8CRE : conception réaliste et essentialiste du sport. Dans cette perspective, pratiquer du sport consiste à s’engager physiquement, émotionnellement, de manière intense, dans le cadre d’une compétition éphémère qui résulte d’une action conjointe paradoxale et produit une œuvre unique.

9CSH : conception socio-historique. Dans une telle conception, « le sport apparaît comme un phénomène historiquement déterminé, donc transitoire puisqu’il n’y a pas de traits permanents de la nature humaine impliqués dans sa définition » (Moreau & Taranto, 2008, p. 28). Par conséquent, le sport est conçu comme l’ensemble des pratiques physiques reconnues ainsi, naissant, évoluant, disparaissant, trouvant une fonction et un sens avec un contexte social précis.

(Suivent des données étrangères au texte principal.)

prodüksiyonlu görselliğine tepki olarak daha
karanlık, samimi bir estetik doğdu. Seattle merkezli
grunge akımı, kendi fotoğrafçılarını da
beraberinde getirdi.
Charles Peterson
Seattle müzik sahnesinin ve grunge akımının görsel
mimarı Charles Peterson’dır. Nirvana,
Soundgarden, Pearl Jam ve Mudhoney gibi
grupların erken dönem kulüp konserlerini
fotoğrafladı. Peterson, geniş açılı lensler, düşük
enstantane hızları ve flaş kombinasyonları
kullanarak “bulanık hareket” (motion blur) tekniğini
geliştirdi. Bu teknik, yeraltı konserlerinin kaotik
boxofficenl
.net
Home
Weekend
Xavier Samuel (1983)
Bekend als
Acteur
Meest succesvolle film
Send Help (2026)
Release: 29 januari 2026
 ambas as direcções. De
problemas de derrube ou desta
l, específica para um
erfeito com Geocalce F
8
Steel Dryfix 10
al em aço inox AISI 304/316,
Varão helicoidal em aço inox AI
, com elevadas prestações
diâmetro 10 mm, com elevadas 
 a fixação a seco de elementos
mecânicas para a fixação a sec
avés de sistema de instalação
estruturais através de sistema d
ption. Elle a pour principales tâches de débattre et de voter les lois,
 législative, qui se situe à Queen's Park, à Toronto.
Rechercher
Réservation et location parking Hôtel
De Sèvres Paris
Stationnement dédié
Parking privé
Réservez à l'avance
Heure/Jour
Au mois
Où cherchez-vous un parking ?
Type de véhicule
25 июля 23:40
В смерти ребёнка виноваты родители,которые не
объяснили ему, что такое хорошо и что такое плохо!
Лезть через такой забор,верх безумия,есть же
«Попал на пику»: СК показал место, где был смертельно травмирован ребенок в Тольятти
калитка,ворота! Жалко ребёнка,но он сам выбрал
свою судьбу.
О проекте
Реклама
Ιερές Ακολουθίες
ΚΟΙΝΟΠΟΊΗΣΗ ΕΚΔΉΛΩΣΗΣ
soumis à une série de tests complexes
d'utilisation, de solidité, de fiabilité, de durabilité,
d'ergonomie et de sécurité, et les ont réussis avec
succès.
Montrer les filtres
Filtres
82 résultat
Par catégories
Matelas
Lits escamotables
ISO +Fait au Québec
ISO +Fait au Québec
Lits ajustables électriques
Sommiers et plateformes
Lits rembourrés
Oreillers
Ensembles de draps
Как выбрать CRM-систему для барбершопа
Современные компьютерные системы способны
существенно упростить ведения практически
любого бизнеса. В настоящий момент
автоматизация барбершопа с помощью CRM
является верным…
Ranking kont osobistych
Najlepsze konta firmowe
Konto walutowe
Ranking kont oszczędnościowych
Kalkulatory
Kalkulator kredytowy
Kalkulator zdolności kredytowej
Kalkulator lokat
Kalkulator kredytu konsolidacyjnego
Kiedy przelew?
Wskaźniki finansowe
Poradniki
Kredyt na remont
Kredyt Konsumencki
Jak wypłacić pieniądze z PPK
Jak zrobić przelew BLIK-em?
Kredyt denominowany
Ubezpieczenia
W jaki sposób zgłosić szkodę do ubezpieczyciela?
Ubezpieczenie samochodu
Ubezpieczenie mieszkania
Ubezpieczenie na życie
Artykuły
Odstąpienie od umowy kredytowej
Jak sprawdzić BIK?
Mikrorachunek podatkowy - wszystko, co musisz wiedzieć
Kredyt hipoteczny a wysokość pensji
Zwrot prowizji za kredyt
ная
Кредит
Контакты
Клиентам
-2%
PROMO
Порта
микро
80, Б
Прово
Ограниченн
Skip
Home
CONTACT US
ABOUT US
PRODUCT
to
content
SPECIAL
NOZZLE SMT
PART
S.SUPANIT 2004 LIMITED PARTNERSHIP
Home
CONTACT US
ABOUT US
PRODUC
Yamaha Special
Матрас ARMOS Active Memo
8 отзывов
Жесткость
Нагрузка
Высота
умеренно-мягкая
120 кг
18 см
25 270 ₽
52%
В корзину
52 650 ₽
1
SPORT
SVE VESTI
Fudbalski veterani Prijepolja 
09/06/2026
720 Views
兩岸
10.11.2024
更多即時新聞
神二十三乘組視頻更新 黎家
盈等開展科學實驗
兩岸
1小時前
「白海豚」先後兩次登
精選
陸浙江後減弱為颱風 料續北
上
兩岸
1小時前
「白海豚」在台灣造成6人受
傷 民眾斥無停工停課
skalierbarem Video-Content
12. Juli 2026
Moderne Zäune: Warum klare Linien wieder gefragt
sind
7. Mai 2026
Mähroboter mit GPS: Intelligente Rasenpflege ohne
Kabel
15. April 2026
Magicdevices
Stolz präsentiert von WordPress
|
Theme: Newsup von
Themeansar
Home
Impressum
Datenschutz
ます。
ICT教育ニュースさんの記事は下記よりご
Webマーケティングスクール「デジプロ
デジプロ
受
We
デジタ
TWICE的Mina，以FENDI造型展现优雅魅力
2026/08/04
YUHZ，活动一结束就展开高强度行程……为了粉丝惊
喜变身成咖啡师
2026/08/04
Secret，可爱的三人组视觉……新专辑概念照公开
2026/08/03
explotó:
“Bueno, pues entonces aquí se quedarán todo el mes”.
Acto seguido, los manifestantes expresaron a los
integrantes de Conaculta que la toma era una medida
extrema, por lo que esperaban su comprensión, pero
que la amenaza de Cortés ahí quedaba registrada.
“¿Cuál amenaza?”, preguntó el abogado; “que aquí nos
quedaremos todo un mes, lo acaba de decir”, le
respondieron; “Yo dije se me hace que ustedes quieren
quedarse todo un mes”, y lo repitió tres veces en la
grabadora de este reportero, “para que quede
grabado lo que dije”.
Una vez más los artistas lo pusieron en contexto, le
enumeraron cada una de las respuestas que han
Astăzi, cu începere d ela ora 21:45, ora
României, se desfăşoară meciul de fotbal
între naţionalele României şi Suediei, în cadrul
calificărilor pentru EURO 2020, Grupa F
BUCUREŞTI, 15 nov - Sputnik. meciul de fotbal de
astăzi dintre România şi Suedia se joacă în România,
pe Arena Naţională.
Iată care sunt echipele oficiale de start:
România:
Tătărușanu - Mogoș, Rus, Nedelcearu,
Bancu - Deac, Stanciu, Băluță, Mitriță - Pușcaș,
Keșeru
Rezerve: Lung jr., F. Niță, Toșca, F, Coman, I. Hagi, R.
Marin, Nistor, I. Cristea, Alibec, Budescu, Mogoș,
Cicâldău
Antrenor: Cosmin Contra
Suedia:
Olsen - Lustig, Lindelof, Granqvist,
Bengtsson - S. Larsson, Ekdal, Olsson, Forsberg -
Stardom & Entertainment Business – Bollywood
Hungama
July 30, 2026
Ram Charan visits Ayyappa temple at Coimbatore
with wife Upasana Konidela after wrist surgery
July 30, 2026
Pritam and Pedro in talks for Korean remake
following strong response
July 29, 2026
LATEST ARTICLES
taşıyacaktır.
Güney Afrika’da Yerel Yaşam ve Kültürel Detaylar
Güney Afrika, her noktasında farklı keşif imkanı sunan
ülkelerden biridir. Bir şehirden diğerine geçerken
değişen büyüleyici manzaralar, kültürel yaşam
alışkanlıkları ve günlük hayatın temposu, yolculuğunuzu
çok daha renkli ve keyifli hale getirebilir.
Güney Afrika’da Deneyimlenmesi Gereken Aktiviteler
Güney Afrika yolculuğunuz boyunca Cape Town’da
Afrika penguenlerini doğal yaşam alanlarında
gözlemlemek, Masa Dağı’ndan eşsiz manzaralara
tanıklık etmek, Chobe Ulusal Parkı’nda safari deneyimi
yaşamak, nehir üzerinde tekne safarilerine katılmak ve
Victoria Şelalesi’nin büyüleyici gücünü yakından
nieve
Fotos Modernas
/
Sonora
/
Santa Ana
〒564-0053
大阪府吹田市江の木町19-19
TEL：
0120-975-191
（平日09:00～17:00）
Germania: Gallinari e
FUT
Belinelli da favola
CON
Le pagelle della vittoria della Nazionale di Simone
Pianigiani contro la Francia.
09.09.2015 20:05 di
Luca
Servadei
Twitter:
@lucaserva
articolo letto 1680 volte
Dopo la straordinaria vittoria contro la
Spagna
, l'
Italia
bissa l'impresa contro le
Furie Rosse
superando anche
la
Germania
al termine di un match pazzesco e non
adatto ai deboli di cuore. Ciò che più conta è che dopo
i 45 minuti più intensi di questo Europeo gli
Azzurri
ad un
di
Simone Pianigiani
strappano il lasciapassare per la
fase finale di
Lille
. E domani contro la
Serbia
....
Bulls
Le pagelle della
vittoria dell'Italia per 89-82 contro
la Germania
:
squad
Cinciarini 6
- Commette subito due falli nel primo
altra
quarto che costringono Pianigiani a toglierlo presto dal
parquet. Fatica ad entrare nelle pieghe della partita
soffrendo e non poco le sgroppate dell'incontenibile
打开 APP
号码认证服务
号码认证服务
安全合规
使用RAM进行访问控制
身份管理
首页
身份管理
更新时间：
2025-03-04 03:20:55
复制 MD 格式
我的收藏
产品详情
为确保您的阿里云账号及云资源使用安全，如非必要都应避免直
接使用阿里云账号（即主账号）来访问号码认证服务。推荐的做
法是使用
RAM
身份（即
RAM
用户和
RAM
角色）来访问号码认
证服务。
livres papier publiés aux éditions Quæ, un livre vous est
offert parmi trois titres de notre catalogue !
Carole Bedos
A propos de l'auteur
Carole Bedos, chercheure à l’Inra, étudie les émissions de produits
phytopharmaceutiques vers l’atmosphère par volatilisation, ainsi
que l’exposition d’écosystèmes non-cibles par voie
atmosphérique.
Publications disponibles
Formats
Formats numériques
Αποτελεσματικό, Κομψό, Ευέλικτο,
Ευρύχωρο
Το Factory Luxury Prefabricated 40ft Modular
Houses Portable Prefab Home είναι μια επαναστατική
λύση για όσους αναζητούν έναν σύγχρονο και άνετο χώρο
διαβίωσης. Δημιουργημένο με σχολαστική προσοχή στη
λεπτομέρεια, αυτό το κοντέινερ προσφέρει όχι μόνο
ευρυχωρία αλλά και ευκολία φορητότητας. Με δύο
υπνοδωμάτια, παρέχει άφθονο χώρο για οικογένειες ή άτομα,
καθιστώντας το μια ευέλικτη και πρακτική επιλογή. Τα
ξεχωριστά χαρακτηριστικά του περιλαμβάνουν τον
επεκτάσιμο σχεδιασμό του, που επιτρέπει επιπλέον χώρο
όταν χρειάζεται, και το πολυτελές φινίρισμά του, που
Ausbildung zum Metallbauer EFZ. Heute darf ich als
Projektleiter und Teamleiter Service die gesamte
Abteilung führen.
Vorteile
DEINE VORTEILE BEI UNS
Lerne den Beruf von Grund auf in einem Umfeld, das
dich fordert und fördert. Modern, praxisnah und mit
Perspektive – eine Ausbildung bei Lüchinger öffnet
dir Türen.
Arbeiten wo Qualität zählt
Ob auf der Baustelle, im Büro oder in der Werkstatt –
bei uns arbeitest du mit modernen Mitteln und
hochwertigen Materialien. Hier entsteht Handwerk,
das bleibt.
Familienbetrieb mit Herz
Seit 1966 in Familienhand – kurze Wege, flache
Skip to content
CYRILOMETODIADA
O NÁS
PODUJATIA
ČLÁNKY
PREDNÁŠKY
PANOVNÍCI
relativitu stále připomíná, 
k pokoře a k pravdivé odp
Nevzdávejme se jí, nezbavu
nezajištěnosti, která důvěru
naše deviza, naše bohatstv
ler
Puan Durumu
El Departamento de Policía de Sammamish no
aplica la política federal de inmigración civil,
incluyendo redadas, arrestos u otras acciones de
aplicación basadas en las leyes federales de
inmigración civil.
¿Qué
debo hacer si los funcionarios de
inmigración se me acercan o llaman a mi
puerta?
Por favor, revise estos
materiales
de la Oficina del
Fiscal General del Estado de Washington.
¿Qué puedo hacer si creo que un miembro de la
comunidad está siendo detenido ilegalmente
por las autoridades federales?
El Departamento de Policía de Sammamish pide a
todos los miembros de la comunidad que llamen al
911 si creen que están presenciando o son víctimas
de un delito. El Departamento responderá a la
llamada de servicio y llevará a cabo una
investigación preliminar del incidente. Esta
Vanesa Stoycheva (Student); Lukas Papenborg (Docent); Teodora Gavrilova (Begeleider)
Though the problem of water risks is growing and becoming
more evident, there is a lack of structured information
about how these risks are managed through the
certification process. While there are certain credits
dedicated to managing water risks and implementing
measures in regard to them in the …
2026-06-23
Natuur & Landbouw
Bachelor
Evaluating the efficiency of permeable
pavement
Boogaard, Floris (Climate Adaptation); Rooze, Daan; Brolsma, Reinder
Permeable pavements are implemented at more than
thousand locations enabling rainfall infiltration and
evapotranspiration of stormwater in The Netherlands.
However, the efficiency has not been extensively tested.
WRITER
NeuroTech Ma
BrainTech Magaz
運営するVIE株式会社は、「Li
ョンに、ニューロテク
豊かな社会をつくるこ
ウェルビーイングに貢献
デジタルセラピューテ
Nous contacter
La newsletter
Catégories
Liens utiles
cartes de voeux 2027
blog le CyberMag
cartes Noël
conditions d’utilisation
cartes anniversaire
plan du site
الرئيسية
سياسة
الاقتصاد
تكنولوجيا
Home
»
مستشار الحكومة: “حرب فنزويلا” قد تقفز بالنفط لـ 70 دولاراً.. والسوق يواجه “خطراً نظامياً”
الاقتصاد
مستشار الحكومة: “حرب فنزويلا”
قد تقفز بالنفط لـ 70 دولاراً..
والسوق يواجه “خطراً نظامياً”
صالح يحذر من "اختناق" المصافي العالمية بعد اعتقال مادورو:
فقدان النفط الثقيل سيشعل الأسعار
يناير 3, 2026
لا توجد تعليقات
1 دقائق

Ainsi, « l’approche réduit le sport aux représentations qu’un échantillon de personnes s’en font » (Guay, 1993, p. 21).

10Ce que nous allons tenter de montrer, c’est que le sport reflète un trait de la nature humaine, celui d’une capacité à coopérer d’une manière nouvelle, à la manière dont nous avons appris à coopérer pour élaborer des actes de langage nouveaux et spécifiquement humains. Par conséquent, la question se pose de savoir s’il serait possible qu’un nombre important de personnes puisse croire qu’une activité soit sportive, et qu’en réalité elle ne le soit pas. La thèse que nous tentons de réfuter répond non, par principe.